▸ EXERCISE PASSAGE
I have following exercise:


If we list all the natural numbers below 10 that are multiples of 3 or
5, we get 3, 5, 6 and 9. The sum of these multiples is 23.


Find the sum of all the multiples of 3 or 5 below 1000.

So I wrote below code which finds the sum of all multiples of 3 or 5 below 1000.

Main.java:

package pl.hubot.projecteuler.problem1;

public class Main {
    public static void main(String[] args) {
        int sum = 0;
        for (int i = 1; i < 1000; i++) {
            if (i % 3 == 0 || i % 5 == 0) sum += i;
        }
        System.out.print(sum);
    }
}


How it code works?

I declared sum variable, iterated through i = 1 to i = 999 and if i is multiply of 3 or 5 then I add it to the sum. Finally, I printed out the sum variable.

Questions

  • Is it a efficient method to solve this exercise?



  • How can I simplify code?



  • How can I increase performance of this code?

Solution

I think it is very concise, well done!

For this small problem this will be fast enough.

Code only

I would only add braces around the if body:

for (int i = 1; i < 1000; i++) {
        if (i % 3 == 0 || i % 5 == 0) { 
            sum += i;
        }
 }


For performance, please note that modulo is kind of slow. You could implement two variables that hold multiples of 3 and 5.

public static void main(String[] args) {
        int threes = 0;
        int fives  = 0;
        int sum    = 0;
        for (int i = 1; i threes)
                threes+=3;
            if (i>fives)
                fives+=5;
            if (i == threes || i == fives )
                sum+=i;
        }
        System.out.print(sum);
    }


Math

Better will be to go purely mathemathical:


The formula for the sum of an arithmetic series is:


Sn = (n/2) * (a1 + an)

▸ WHAT YOU NEED TO DO
**A)** Write out the part of the multiples-of-3-or-5 thread from "How it code" up to and including "I simplify code?".
**B)** Answer these questions from the multiples-of-3-or-5 thread:
(i) What sum do the multiples of 3 or 5 below 10 give?
(ii) What does the reply suggest adding around the if body?
(iii) Which operation does the reply call kind of slow?

▸ DATA TO EXAMINE
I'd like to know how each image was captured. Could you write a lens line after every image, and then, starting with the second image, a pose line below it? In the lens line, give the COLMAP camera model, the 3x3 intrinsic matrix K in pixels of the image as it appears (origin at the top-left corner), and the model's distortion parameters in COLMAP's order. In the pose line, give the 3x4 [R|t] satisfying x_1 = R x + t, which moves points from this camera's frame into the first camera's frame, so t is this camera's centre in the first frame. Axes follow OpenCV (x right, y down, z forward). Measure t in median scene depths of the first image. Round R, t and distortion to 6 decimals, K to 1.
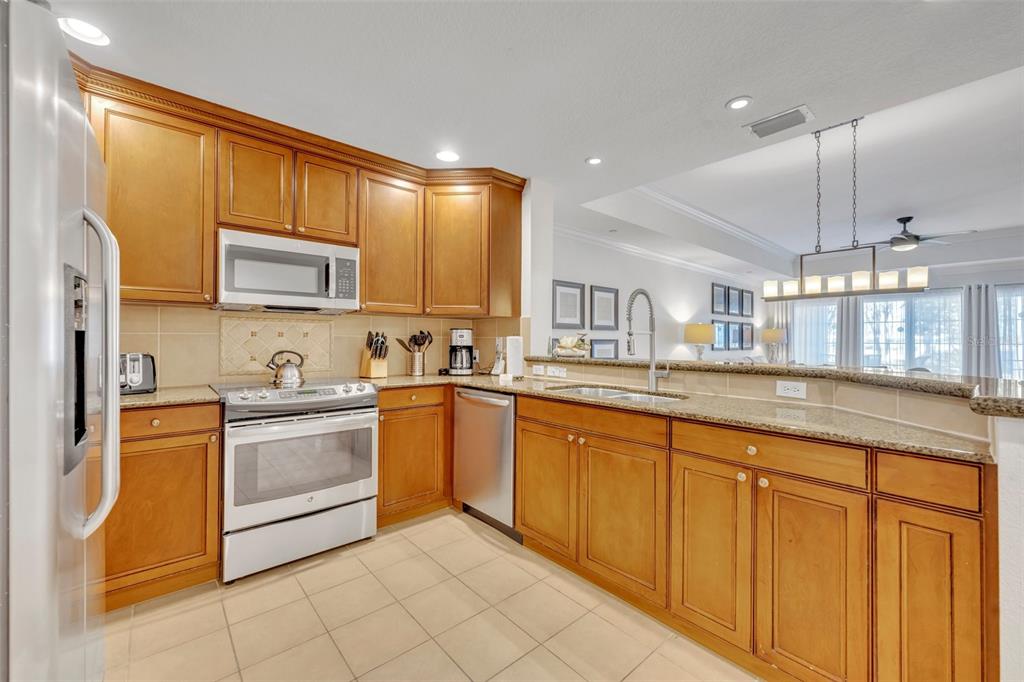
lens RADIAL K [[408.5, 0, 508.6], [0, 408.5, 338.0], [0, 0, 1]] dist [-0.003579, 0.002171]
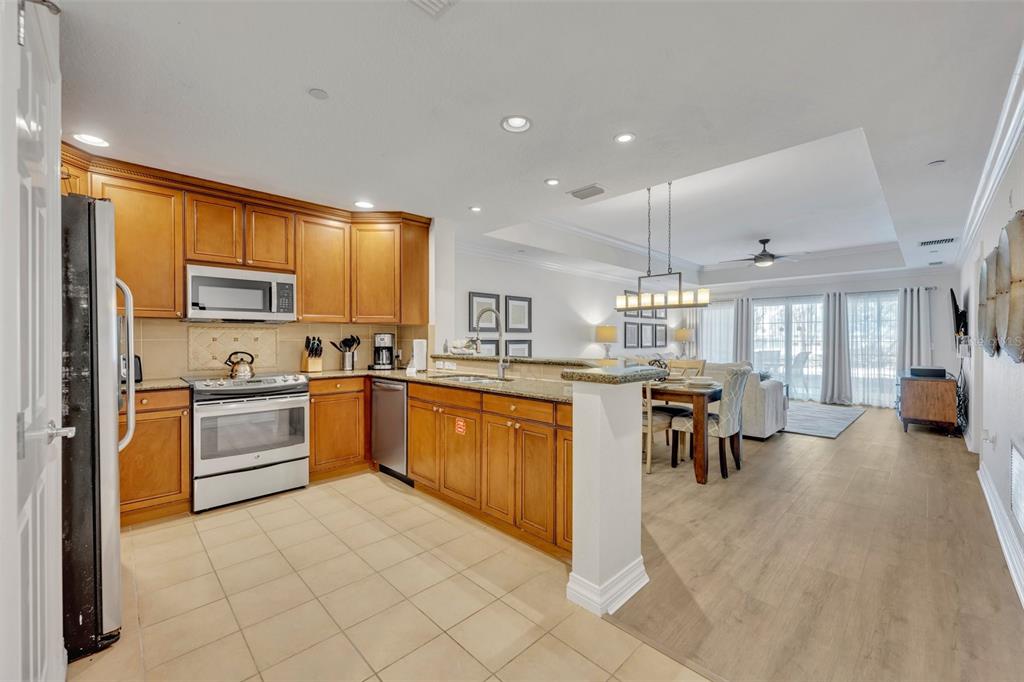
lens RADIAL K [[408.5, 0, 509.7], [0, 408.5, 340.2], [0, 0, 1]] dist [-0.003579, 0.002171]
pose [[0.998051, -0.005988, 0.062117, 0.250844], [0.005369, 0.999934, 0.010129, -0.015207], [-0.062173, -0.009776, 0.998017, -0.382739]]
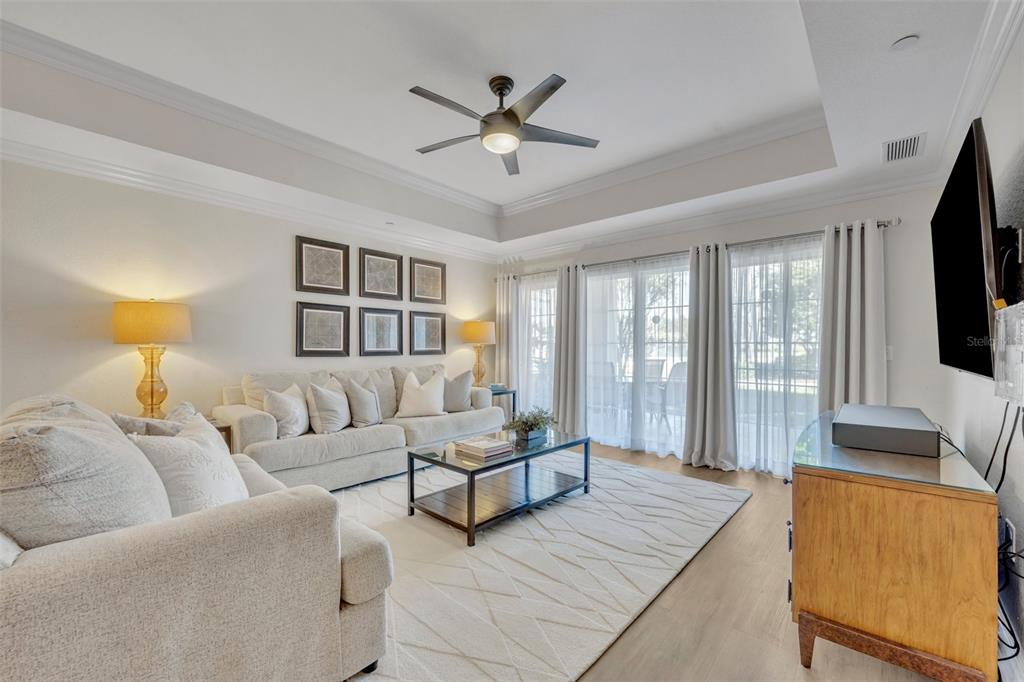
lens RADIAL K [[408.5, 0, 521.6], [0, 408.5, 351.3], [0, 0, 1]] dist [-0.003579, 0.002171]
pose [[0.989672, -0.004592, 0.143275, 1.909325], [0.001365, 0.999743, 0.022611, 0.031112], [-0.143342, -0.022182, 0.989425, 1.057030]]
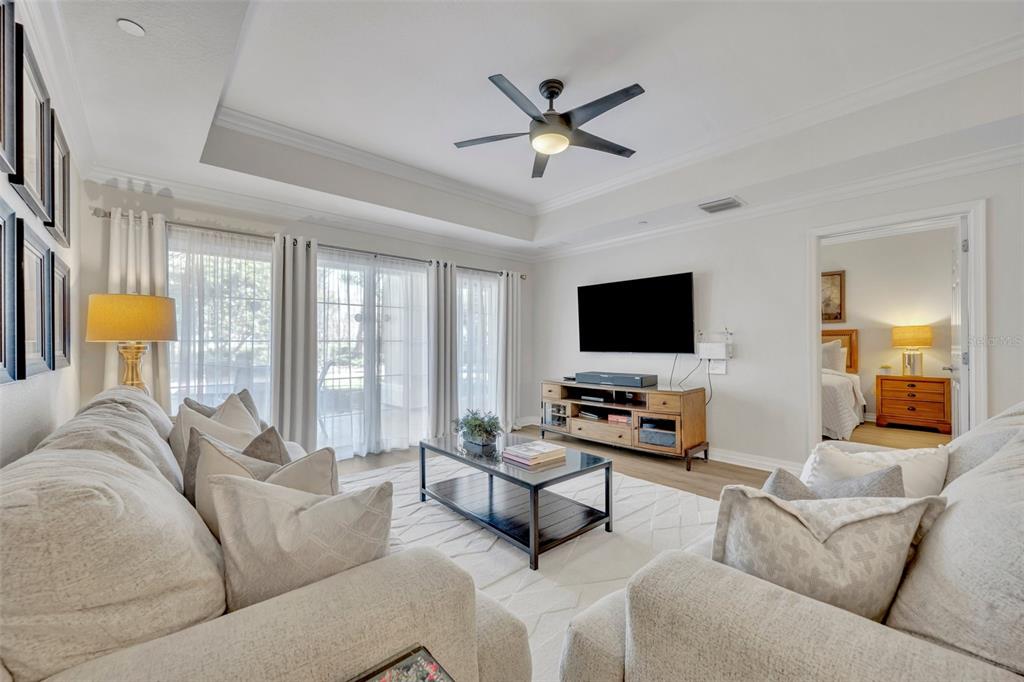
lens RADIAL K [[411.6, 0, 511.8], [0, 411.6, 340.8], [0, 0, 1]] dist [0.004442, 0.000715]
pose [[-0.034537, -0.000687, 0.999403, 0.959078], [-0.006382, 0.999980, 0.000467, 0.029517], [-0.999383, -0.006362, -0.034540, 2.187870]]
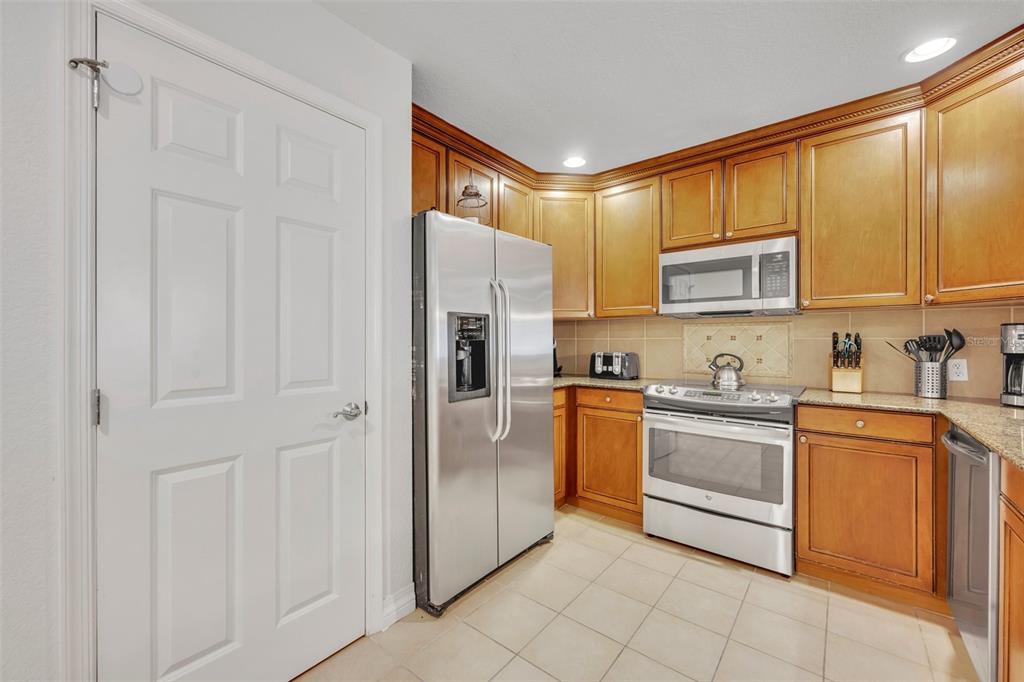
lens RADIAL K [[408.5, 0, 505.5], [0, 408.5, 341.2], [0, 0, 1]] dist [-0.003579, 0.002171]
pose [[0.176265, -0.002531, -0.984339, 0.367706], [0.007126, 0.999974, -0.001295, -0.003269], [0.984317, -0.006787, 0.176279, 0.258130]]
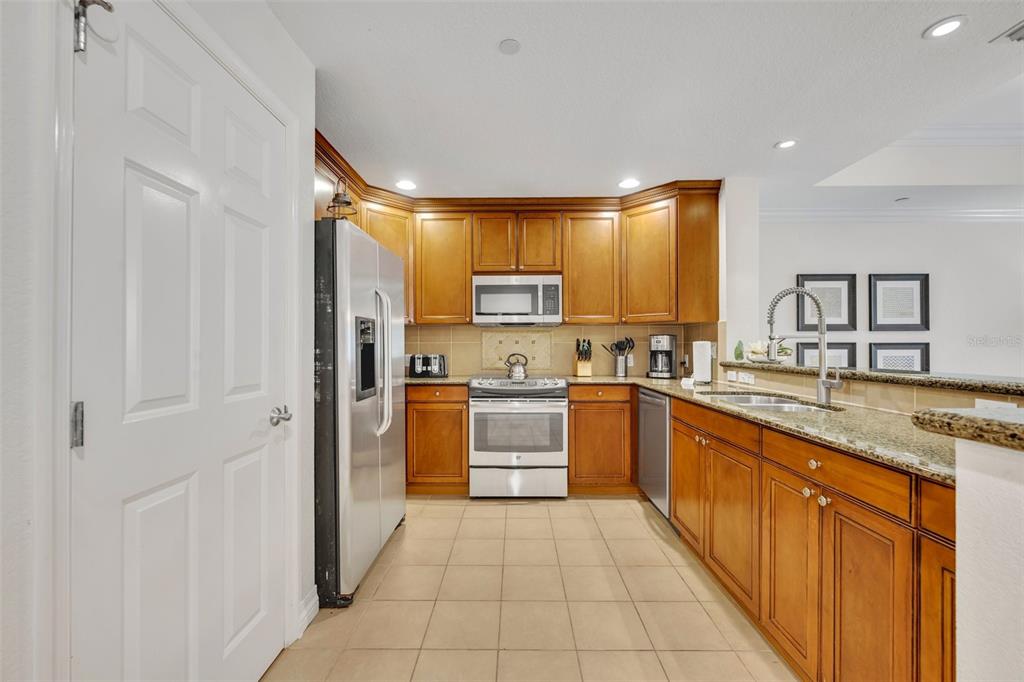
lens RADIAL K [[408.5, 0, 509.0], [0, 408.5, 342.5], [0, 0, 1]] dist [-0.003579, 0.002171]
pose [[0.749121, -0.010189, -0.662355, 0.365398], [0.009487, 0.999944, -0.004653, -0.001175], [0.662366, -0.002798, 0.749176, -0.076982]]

==

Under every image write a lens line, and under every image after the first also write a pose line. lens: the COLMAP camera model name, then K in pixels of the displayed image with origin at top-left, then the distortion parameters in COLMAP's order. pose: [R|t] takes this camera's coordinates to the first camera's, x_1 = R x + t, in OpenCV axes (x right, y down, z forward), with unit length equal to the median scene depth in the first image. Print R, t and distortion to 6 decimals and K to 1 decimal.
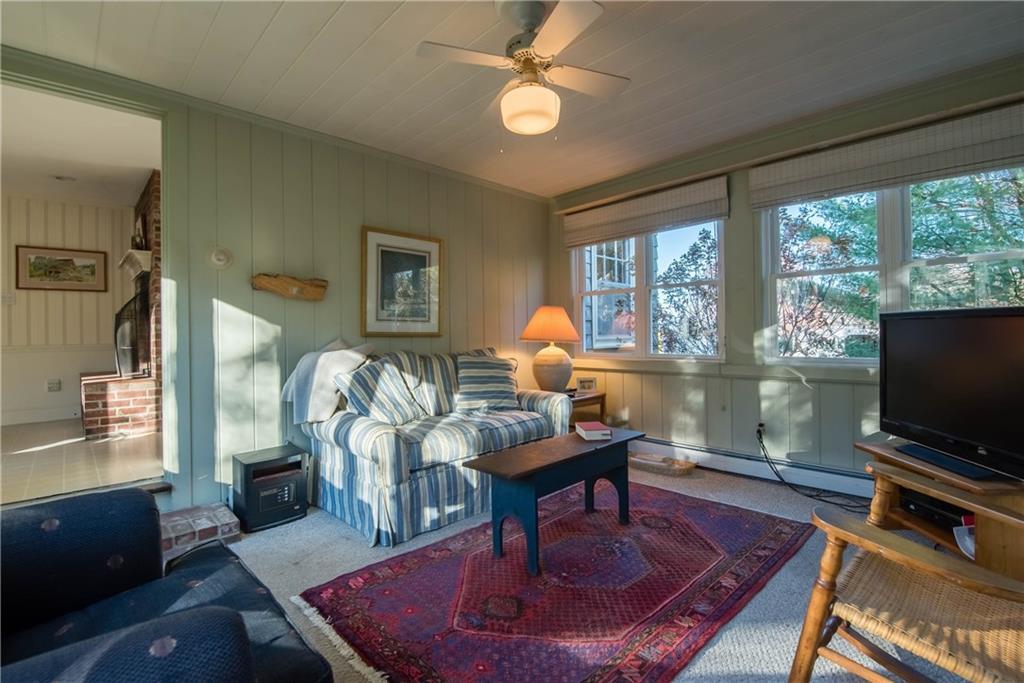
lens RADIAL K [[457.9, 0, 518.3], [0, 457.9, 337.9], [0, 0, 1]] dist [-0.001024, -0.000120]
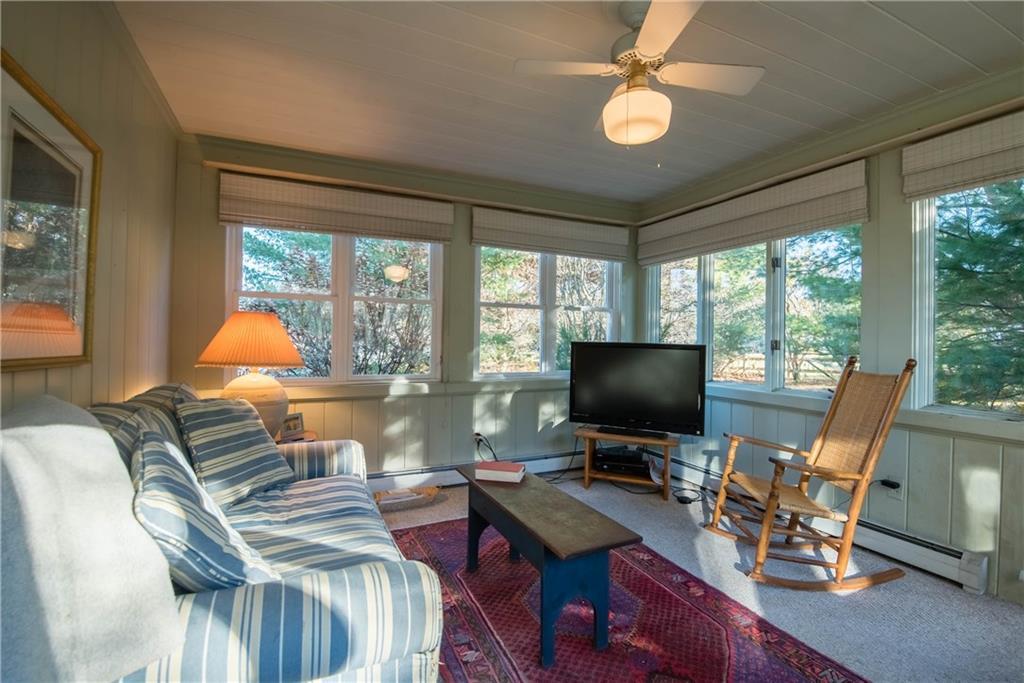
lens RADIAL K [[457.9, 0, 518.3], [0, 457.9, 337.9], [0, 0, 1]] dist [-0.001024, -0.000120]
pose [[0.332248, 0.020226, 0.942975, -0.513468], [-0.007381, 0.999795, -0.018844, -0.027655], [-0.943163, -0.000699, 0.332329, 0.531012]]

▸ PER-TASK ANSWERS
**A)**
How it code works?

I declared sum variable, iterated through i = 1 to i = 999 and if i is multiply of 3 or 5 then I add it to the sum. Finally, I printed out the sum variable.

Questions

  • Is it a efficient method to solve this exercise?



  • How can I simplify code?

**B)**
(i) 23
(ii) Braces
(iii) Modulo